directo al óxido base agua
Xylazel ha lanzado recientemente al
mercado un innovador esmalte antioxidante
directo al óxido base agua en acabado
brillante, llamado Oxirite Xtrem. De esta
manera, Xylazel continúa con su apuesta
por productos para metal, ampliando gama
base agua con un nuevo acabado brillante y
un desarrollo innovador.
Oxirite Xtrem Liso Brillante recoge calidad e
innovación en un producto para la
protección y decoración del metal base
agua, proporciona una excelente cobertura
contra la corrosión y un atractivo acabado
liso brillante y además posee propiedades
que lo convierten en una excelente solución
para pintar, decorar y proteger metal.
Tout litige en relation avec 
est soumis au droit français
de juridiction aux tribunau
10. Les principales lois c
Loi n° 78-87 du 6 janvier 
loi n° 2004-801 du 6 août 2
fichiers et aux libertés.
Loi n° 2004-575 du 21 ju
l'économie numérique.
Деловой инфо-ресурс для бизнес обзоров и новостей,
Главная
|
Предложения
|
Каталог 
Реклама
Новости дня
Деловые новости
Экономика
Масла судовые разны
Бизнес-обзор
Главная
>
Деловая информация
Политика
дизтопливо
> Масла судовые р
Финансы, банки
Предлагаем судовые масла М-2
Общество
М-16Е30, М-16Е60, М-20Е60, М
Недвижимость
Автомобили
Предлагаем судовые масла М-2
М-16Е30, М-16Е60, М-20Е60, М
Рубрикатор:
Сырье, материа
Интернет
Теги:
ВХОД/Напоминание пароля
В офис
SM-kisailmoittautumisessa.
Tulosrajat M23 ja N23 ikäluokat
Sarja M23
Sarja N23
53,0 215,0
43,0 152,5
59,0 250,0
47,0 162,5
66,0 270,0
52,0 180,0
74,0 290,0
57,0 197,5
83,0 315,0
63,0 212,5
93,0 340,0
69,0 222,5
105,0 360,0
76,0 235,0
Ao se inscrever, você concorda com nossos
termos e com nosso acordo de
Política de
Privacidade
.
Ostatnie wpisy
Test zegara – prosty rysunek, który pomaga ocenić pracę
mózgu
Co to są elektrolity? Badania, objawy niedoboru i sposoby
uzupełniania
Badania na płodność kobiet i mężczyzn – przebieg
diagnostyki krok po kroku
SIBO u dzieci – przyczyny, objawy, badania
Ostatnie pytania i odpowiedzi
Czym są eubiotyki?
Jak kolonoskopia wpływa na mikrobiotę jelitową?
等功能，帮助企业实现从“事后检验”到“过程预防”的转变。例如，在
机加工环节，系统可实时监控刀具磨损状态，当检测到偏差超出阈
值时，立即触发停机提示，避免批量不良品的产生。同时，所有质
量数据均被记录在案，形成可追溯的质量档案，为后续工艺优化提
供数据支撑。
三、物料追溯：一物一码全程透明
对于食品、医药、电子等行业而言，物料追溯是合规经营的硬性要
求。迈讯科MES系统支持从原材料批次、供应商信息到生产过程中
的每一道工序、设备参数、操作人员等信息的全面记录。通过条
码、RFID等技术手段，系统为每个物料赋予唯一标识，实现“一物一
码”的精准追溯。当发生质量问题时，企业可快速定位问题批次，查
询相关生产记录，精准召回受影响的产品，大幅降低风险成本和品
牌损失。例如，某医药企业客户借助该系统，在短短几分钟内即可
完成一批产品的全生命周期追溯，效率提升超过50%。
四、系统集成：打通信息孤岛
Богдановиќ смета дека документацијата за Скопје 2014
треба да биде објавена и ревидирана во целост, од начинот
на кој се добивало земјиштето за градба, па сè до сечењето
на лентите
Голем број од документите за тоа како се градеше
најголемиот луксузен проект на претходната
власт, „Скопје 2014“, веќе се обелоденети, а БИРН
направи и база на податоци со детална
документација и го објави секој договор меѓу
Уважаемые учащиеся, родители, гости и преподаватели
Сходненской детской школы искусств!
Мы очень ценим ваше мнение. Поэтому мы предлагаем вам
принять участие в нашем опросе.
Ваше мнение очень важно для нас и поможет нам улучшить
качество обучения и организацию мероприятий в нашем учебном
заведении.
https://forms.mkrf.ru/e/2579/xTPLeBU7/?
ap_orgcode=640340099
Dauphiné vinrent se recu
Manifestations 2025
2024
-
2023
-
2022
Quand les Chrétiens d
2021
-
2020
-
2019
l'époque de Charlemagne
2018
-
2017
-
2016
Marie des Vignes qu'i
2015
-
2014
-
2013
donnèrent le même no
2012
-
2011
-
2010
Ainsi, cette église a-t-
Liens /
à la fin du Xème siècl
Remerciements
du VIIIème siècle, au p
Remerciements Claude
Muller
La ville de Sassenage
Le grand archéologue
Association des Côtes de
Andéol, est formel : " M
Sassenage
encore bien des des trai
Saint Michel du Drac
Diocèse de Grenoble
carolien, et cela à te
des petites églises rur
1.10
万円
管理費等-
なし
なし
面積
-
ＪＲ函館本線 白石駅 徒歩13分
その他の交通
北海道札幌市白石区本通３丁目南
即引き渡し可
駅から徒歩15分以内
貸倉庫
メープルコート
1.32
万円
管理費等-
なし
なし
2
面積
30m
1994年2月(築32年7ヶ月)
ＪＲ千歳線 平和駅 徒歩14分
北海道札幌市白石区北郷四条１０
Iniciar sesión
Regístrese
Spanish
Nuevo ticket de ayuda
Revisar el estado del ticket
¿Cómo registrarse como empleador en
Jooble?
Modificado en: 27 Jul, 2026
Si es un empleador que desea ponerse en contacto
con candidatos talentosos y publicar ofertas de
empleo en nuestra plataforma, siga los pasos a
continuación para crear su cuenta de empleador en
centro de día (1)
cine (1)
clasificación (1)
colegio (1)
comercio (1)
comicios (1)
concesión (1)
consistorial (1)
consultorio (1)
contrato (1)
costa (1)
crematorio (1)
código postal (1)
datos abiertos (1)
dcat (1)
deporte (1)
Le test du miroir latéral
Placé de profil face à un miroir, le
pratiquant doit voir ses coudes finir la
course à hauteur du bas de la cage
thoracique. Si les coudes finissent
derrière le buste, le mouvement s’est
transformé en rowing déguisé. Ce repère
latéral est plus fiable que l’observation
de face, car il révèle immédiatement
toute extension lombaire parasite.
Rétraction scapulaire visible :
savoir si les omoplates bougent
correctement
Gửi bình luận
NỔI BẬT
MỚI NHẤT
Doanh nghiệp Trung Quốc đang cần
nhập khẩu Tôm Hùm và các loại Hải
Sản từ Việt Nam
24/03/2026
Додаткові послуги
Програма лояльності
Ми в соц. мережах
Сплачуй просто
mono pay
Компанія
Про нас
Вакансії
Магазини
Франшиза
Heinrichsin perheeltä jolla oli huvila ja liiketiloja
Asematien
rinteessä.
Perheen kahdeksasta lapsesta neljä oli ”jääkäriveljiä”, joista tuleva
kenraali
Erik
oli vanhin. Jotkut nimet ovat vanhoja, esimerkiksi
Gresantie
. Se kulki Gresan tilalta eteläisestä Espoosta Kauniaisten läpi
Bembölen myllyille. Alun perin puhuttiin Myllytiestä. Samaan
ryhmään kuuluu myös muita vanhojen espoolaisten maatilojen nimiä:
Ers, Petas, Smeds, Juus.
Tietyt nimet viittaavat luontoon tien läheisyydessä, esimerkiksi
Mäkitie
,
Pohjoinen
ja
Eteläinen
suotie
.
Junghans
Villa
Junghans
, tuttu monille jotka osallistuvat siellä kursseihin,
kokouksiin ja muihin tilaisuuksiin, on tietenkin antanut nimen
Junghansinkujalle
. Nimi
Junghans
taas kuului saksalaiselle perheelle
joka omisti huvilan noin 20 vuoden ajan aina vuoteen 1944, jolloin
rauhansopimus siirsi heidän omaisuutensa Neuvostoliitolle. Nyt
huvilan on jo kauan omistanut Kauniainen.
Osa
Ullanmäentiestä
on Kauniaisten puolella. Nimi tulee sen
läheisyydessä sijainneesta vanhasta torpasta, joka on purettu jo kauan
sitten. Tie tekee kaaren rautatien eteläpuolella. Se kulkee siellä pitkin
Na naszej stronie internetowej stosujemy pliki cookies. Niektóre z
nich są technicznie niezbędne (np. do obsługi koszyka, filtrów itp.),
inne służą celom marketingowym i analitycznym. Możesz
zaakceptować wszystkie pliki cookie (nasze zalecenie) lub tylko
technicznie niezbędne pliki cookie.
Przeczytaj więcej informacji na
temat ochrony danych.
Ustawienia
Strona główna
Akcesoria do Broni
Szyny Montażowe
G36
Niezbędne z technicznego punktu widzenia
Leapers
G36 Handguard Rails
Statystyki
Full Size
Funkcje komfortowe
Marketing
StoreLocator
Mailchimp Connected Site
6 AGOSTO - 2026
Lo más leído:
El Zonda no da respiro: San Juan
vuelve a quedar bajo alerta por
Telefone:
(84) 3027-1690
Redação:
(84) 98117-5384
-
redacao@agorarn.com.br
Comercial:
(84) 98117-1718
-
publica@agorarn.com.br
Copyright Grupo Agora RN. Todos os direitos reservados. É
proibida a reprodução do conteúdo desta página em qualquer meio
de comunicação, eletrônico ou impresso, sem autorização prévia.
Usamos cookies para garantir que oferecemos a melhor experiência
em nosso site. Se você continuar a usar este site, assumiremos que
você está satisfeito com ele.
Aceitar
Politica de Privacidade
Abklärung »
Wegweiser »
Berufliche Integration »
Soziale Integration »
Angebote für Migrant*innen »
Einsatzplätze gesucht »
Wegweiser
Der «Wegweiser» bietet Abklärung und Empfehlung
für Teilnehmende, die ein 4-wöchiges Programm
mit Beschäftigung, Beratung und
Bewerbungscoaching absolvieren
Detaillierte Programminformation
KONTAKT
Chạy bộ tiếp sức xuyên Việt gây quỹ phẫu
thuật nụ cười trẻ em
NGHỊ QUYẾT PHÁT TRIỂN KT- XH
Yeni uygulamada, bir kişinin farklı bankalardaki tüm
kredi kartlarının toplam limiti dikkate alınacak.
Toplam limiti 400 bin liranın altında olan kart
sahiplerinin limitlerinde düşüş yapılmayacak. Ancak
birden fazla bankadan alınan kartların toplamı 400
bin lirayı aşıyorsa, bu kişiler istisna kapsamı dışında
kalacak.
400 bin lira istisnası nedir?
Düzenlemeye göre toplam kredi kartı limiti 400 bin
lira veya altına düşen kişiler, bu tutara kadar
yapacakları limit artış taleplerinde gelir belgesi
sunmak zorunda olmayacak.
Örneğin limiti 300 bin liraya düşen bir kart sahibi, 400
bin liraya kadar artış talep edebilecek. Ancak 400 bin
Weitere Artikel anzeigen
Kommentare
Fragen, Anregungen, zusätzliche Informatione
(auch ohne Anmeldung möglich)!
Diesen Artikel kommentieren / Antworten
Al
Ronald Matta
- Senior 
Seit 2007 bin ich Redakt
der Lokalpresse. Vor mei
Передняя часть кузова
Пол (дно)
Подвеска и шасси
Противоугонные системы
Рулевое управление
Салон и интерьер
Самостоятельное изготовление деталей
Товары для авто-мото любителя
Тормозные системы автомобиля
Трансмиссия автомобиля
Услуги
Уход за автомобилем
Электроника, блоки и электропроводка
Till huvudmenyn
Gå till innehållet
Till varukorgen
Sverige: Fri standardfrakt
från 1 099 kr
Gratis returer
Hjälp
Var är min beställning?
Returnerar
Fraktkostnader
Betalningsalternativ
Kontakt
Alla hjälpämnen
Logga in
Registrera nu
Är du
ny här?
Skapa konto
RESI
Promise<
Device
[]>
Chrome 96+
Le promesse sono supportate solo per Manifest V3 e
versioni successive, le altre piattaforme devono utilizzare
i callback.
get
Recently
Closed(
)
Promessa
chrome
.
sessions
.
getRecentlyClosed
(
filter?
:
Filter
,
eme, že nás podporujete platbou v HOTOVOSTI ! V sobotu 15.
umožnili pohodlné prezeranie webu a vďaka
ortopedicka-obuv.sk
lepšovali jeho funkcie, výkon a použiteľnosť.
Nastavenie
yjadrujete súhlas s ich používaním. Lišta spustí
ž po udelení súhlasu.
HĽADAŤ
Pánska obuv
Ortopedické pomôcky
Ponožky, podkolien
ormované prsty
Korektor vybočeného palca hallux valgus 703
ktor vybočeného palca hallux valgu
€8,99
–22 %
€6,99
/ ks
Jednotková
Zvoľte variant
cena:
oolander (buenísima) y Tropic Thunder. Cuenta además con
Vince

What needs to be done – Please write out the records word for word, starting at their first line and ending at the line that contains "protección y decoración del metal base", with that line included.

Output below –
directo al óxido base agua
Xylazel ha lanzado recientemente al
mercado un innovador esmalte antioxidante
directo al óxido base agua en acabado
brillante, llamado Oxirite Xtrem. De esta
manera, Xylazel continúa con su apuesta
por productos para metal, ampliando gama
base agua con un nuevo acabado brillante y
un desarrollo innovador.
Oxirite Xtrem Liso Brillante recoge calidad e
innovación en un producto para la
protección y decoración del metal base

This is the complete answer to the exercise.